Ricky Rubio tearing up the NBA is a huge benefit to Marshall. While Rubio’s athleticism isn’t as low as Marshall’s is, Rubio is proving that a player without consistent scoring abilities can flourish if he has an excellent passing game. If I was Kendall Marshall, I’d send a pretty big thank you note to Rubio ASAP.
Marshall shouldn’t even really hesitate to enter the 2012 draft for two reasons—one, his best teammates (Harrison Barnes, Tyler Zeller and John Henson) are all almost certainly going into the draft this year and he’d be left with a very young team to run. And two, there are no point guards in this draft. Despite his serious weaknesses, he’s arguably one—if not the—best point guards in this draft.

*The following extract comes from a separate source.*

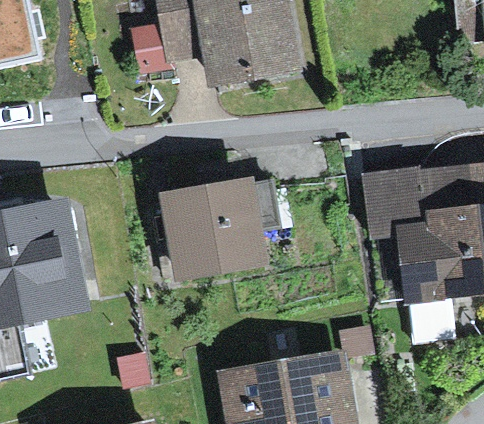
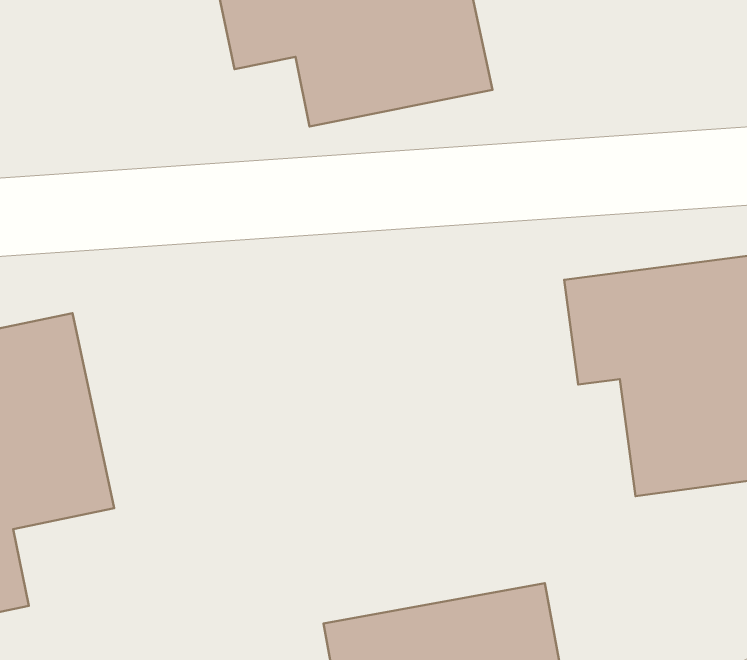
building: [159,177,273,282] -> none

The immediate NBA fit for Marshall would be New York, where his passing skills combined with the Knicks current roster would be a dream come true for coach Mike D’Antoni. He may not be as good a shooter as D’Antoni would like, but his court vision would be a dream.
While the Kings currently are a lottery pick (and they wouldn’t use that on Marshall), if they could get a second selection, Marshall would be fantastic. The Kings desperately need an unselfish ball handler to mesh with their scoring guards and Marshall’s IQ is seriously needed in Sacramento.
And while it’s unlikely the Mavericks will own their pick this season (they traded their 2012 selection for Lamar Odom, but the pick is top 20 protected) Marshall would be a great replacement for the aging Jason Kidd. But then again, the Mavericks are hoping to swipe up Deron Williams over the summer.
Conclusion: Marshall would be great for any team that needs to work on building an offensive gameplan, and as long as they don’t expect him to score, Marshall’s passing and instincts will make him a solid pro. If he eventually adds some consistency to his jumper, he could be a steal of the draft.